- Court: House of Lords
- Full case name: Tool Metal Mfg Co Ltd v Tungsten Electric Co Ltd
- Decided: 16 June 1955
- Citation: [1955] 2 All ER 657

Case history
- Subsequent action: none

Court membership
- Judges sitting: Viscount Simonds, Lord Oaksey, Lord Reid, Lord Tucker, Lord Cohen

= Tool Metal Mfg Co Ltd v Tungsten Electric Co Ltd =

Tool Metal Mfg Co Ltd v Tungsten Electric Co Ltd [1955] 2 All ER 657 is a cited case regarding promissory estoppel.

==Background==
Tool Metal was set up by its German parent company Krupp had to manage its tungsten carbide patents in England.

TMM later took legal action against TECO for breach of its patent in its manufacturing of machine tools.
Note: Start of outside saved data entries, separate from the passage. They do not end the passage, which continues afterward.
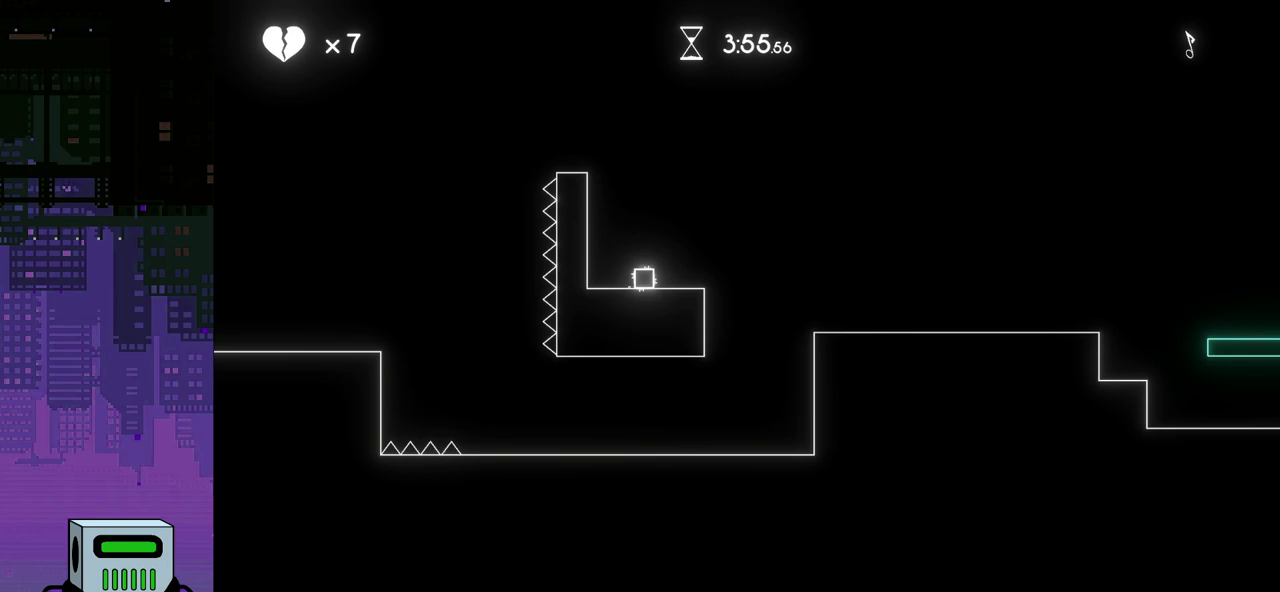
{"buttons": ["CROSS", "DPAD_RIGHT"], "events": [[100, "CROSS", "down"]]}
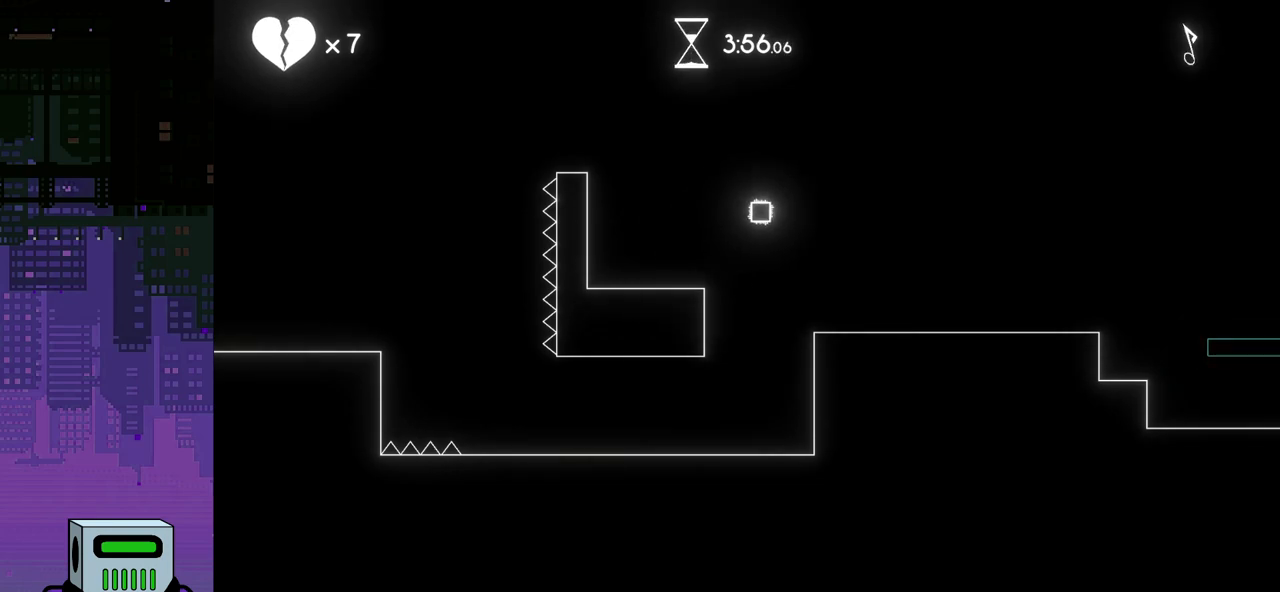
{"buttons": ["CROSS", "DPAD_RIGHT"], "events": [[17, "CROSS", "up"], [450, "CROSS", "down"]]}
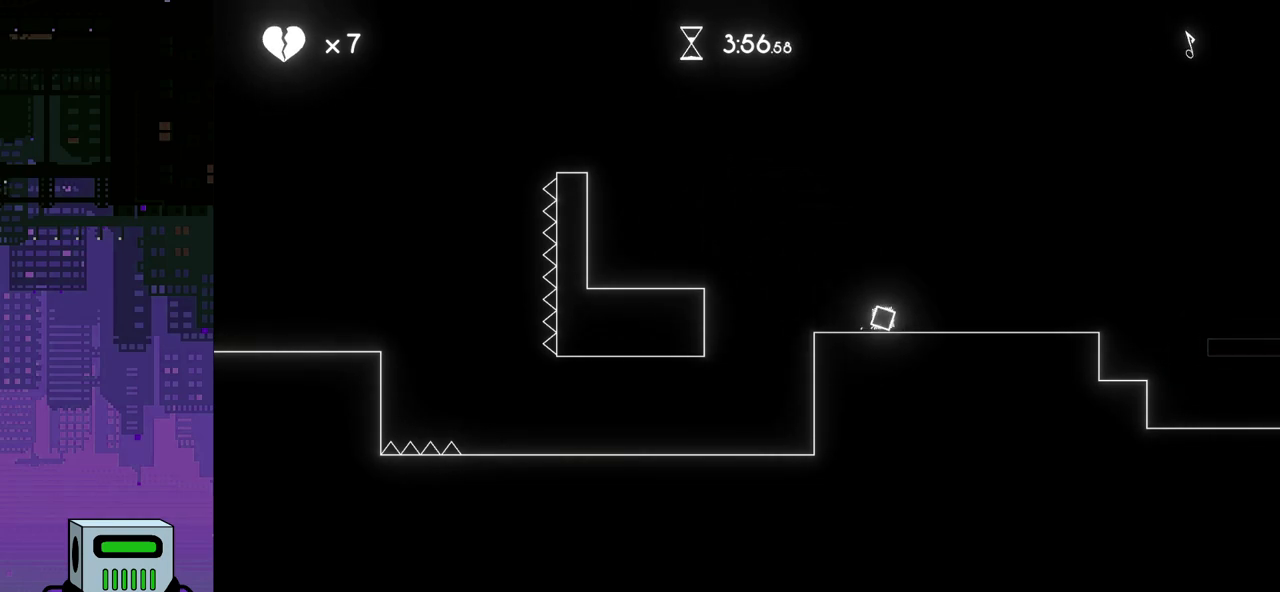
{"buttons": ["DPAD_RIGHT"], "events": [[250, "CROSS", "up"]]}
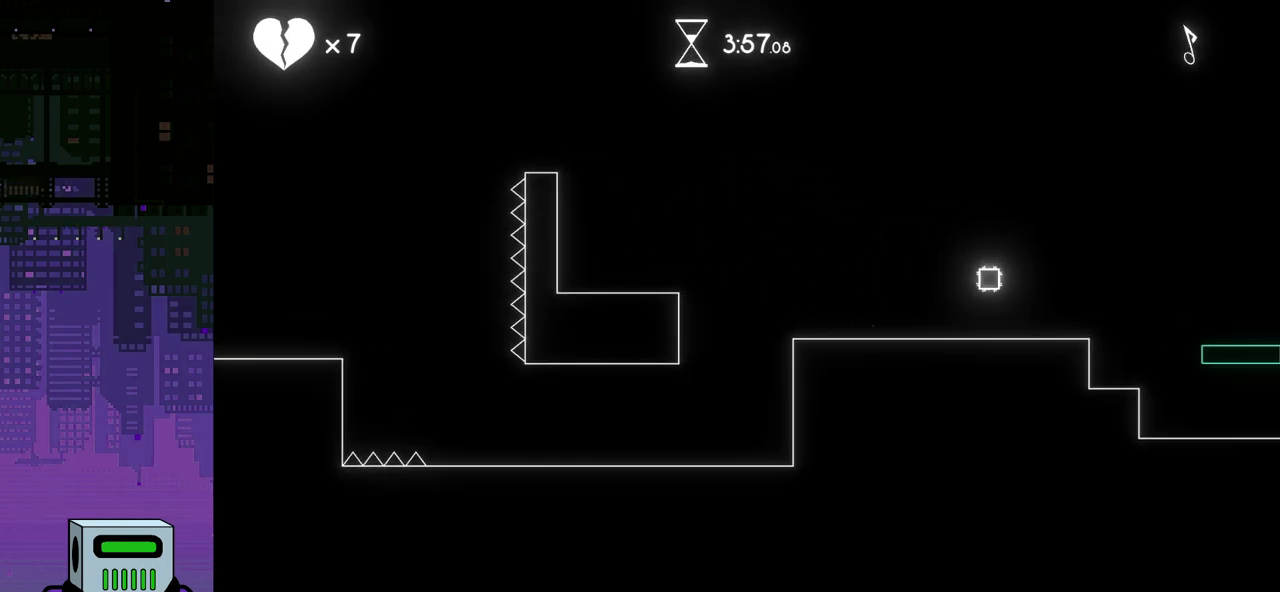
{"buttons": ["CROSS", "DPAD_LEFT"], "events": [[317, "CROSS", "down"], [367, "DPAD_DOWN", "down"], [400, "DPAD_RIGHT", "up"], [417, "DPAD_LEFT", "down"], [433, "DPAD_DOWN", "up"]]}
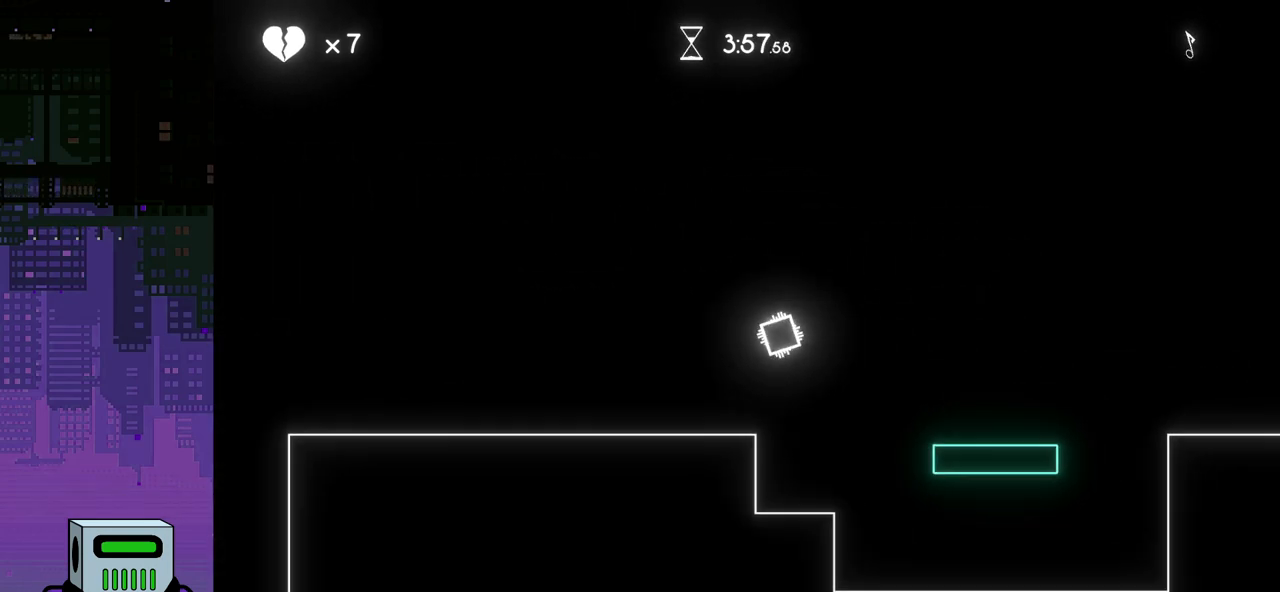
{"buttons": [], "events": [[233, "CROSS", "up"], [300, "DPAD_LEFT", "up"]]}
TECO ultimately decided to enter into a licensing agreement with TMM rather than fight the matter in court, and on 2 April 1938, they entered into the following settlement agreement:

"If in any month during the continuance of the said License, the aggregate quantity of contract material sold or used by TECO and Industrial (other than contract material supplied to TECO by the Grantors or any Licensees under the said patents) shall exceed a quota of 50 kilograms (50 Kg) TECO shall whether all or any of such material shall be subject to royalty hereunder or not pay to the Grantors compensation equal to thirty per cent. (30%) of the sum which represents the excess net value, that is to say, the average net value per kilogram of all contract material sold or used by TECO and Industrial in the said month multiplied by the weight in kilograms of all such contract material as aforesaid sold or used by TECO and Industrial during such month in excess of fifty kilograms (50 Kg). Provided that contract material sold by TECO to Industrial shall only be taken into account for this clause on the occasion of its sale or use by Industrial."

TEC subsequently found the 30% penalty for all production over 50 kg, to be onerous for them.

After the outbreak of the world war in 1939, TMM verbally agreed to forego compensation from TECO, with the understanding the parties would subsequently enter into a new written contract. However, TECO would not agree to sign any new contract drafted by TMM.

As a result, TMM informed TECO that they would go back and enforce the original 1938 agreement.

TMM ultimately sued TECO for the licensing fees.

==Held==
The court held that TMM were entitled to reinstate the licensing fees, as long as reasonable notice was given, which in this case was from 1 January 1947.